FORT WORTH (CN) – The Big East Conference claims in Federal Court that Texas Christian University owes it a $5 million exit fee for reneging on joining the Big East and bolting for the Big 12 Conference.
In a complaint filed Monday in District of Columbia Federal Court, The Big East claims Fort Worth-based TCU agreed to join the Providence-based Big East on Nov. 29, 2010, and to compete as a full member of the conference starting in July this year.
The move was viewed by college football fans as mutually beneficial – TCU’s football program could compete for the Big East’s automatic berth in the lucrative Bowl Championship Series, while the basketball-rich but football-poor Big East would gain a highly ranked, respected football program.
TCU’s current conference, Colorado Springs-based Mountain West Conference, does not have an automatic berth in the BCS, making it difficult for the school to compete for a berth in the BCS National Championship Game.
On Oct. 11, 2011, however, TCU reneged on the agreement and accepted an invitation to join the Irving, Texas-based Big 12, the complaint states.
The invitation from the Big 12 came 3 weeks after an announcement that Texas A&M University was leaving the Big 12 for the Southeastern Conference.
The Big East claims TCU has refused to pay the exit fee.
“At a press conference announcing that TCU would instead join the Big 12, TCU Athletic Director Chris Del Conte publicly acknowledged TCU’s contractual obligation to compensate the Big East for its refusal to join the conference,” the complaint stated.
The loss of TCU was only one of the Big East’s many problems.

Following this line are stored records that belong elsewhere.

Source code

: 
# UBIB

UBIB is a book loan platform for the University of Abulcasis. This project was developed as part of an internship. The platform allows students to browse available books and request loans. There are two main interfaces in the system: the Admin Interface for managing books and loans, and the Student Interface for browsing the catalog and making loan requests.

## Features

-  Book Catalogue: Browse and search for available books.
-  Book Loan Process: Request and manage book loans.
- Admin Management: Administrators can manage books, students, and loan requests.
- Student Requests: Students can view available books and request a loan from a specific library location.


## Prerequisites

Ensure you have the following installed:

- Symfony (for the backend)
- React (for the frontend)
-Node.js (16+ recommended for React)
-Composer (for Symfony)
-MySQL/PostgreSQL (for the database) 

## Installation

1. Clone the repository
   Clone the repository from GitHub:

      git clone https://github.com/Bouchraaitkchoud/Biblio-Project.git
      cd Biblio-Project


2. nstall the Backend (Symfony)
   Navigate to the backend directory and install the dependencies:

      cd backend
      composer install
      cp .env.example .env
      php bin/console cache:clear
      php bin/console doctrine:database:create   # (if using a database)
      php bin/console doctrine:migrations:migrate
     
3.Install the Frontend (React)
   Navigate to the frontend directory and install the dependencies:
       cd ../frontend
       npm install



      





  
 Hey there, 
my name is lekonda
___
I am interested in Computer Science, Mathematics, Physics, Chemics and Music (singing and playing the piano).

On Sept. 17, 2011, Syracuse University and the University of Pittsburgh announced their intention to leave the Big East for the Athletic Coast Conference; the ACC accepted them the next day.
Weeks later, Big East member West Virginia University accepted an invitation to join the Big 12.
The Big East has since sued West Virginia and Pitt, seeking to enforce conference bylaws that require 27 months notice before a school is allowed to leave, among other things.
The Big East seeks damages for breach of contract.
It is represented by Benjamin Block, with Covington & Burling, in Washington, D.C.